By Alexandra M. Geczi and James V. Esh

Since the Coronavirus maelstrom that developed last week, we’ve been fielding questions from clients about how COVID-19 is affecting their custody and visitation as set forth under their court orders and the Texas standard possession schedule. Below are a few of the questions we’ve gotten and some answers to help guide you during the chaos.  

Q:  What do I do if my ex (or soon to be ex) will not return the child to me at the end of Spring Break? 

First, assuming there is not an immediate need or emergency to the safety of the child(ren), do not panic. Second, even if your ex has told you that he will not return your child, still appear at the designated time and place for the exchange. If your exchange point is not your home, and if the other parent does not appear at the exchange location as required in the order, then purchase an item at a nearby store and keep your receipt as proof that you were there as instructed by the court order.  Third, request in writing or recorded conversation that your ex bring the child(ren) to your home or the exchange point immediately. If he refuses to do so, you have a record of his refusal that you can use later. Lastly, if your ex continues to refuse to return your child(ren) to you, it may be necessary to file a lawsuit seeking the immediate return of the children. In that case, speak with an experienced family law attorney as soon as possible. 

Q:  If my court order says my ex (or soon to be ex) has Spring Break until school resumes (or words to that effect) and he does not bring the child(ren) back on the Sunday following Spring Break in the original school calendar, can I ask the Court to hold him in contempt?  

It is unlikely the Court would hold Dad in contempt under this scenario.  Contempt hearings can be very technical, but you may have options related to contempt that you should discuss with an attorney.   You may also consider filing a modification to modify the language in your court order and ensure this type of confusion does not occur again in the future, or a motion to request make-up time.  Also, check out our recent blog Coronavirus (COVID-19), Texas Family Courts, and Spring Break about how the Texas family law community is addressing this issue. 

Q:  My ex lives in another state and we have orders that require us to place our child(ren) on an airplane for exchanges.  I am concerned about putting my child(ren) on a plane with the COVID-19 virus going around. Do I have to put the kid(s) on the plane?  

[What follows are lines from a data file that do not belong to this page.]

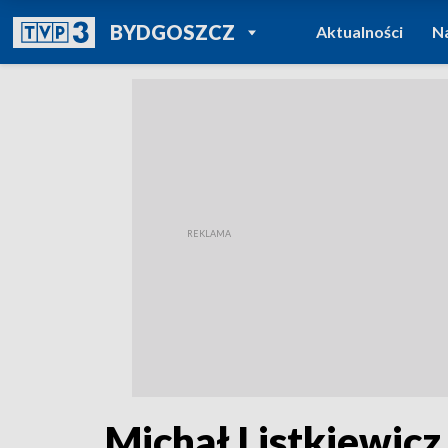
POWRÓT DO
BYDGOSZCZ
Aktualności
N
TVP REGIONY
Michał Listkiewic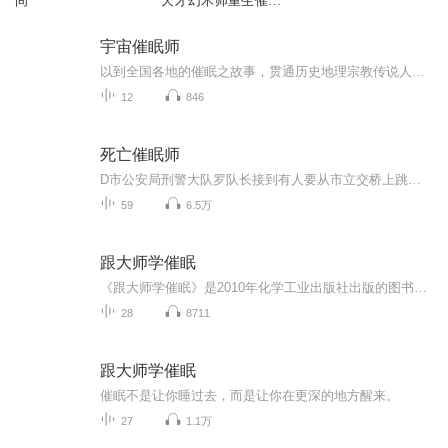
间
天才幻术师重生催眠
师
宇宙催眠师
以到全国各地的催眠之故事，贯通历史地理宗教传说人物的一部传奇小说。
12
846
死亡催眠师
D市公安局刑警大队罗队长接到有人要从市立交桥上跳下去电话。立刻赶往立交桥，见有一位少女正想跳下去。可是自己想尽办法也无把她从立交桥上救下来。就在万分危机的时刻，走过一名到D市开摧眠交流会的孟易平大师。只见他巧妙地利用摧眠术把这位少女解救下来。十年后，D市又出现连环杀人案，罗队长成立地抓到“凶手”，可是无法解释她杀人的动机。便想起十年前的事，于是罗队长请来D市医学院神经病学教授欧阳皓天。欧阳皓天不但是神经病学上面专家，也是国内著名的摧眠大师。经过欧阳老师一番调查，那位幕后操作者终于浮出水面。同时也我们带入那奇妙的摧眠世界。
59
6.5万
跟大师学催眠
《跟大师学催眠》是2010年化学工业出版社出版的图书，作者是美国作家萨德。该书展现了在催眠治疗和短期策略心理治疗中，公认的世界级权威艾瑞克森为期五天研讨会的完整实录。 内容简介 读者可以体验他如何说明他的治疗方法，展示他的技巧，叙述一件又一件迷人的趣味轶事——趣闻轶事常造成人们的认知差距，并且让人感到诧异，但最终会启发我们从新的角度审视来访者，以及思考心理治疗本身。 杰弗瑞·萨德博士在本书中用实例说明了艾瑞克森如何以一种非常有力的方式，运用趣闻轶事来即刻传达一件事中几个不同层次的寓意。此外“附录”中艾瑞克森和萨德详细讨论了研讨会实录中的两个催眠诱导，显示了艾瑞克森手法的细致精准，其中每一个动作、每一个反应，每一个联结都有其特定的意义。这本书提供了向一位无与伦比的临床医生学习的独特机会。 作者简介 杰弗瑞·萨德博士，临床心理学家，跟随催眠大师米尔顿·艾瑞克森超过六年之久，是他的嫡传弟子，也是米尔顿·艾瑞克森基金会（Milton H.Erickson Foundation）的创办人及现任执行长。萨德博士本身是位卓越的临床工作者。在催眠领域，他已有十七本专业著作及五篇专论，并在三十多个国家指导过专业的催眠治疗工作坊。 编辑推荐 虽然已有相当多的文章介绍已故的艾瑞克森博士的工作，《跟大师学催眠：米乐顿·艾瑞克森治疗实录》仍值得大力推荐。它不但提供读者一个了解艾瑞克森博士的机会，还可通过其教学研讨会的逐字记录，尽可能地亲近他，直接向他学习。 ——理查·凡戴克医学博士荷兰临床催眠学会会长 本专辑每周更新一集，正常情况每集二十分钟左右。
28
8711
跟大师学催眠
催眠不是让你睡过去，而是让你在更深的地方醒来。
27
1.1万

The Texas standard possession order provides that the parties can mutually agree to change the possession order.  In the event you cannot come to agreement with the other parent, then the standard possession order is what everyone must go by.  You should contact the other parent and explain your concerns about the travel. If practical, consider offering and working out alternatives to travel such as driving and meeting halfway.  Alternatively, perhaps offer extra time during the summer instead of the immediate travel of the child(ren). Ultimately, if you are unable to come to an agreement, then the orders are in place.  If Dad lives in an area where there is a reported large outbreak of COVID-19 and Dad refuses to work out an alternative option related to the visitation schedule, it may be necessary to seek an emergency order from the Court related to travel.  There are many factors to consider before filing for emergency relief but it is an option and one that you should discuss with an attorney in greater detail based on your circumstances.  

Q:  The schools have closed in my school district and I will now need to pay for day care.  Is my ex (or soon to be ex) responsible for helping pay for that cost?  

Unless your court order specifically requires the other parent to pay for or pay a portion of child day care, you ex (or soon to be ex) is probably not legally responsible to assist in paying these costs. However, you should still ask him to help pay for part of these added costs. Not only is it in the best interest of your children to co-parent during stressful times like this, if he refuses to assist with these expenses, his refusal may be grounds for a modification of the underlying orders in the future. 

Ultimately, parents should make extra efforts to work out these differences and ensure the child(ren) are taken care of and in a safe environment. It is important to stay calm and do not panic.  We understand this is not always possible, and we work with families everyday assisting them with these types of conflicts.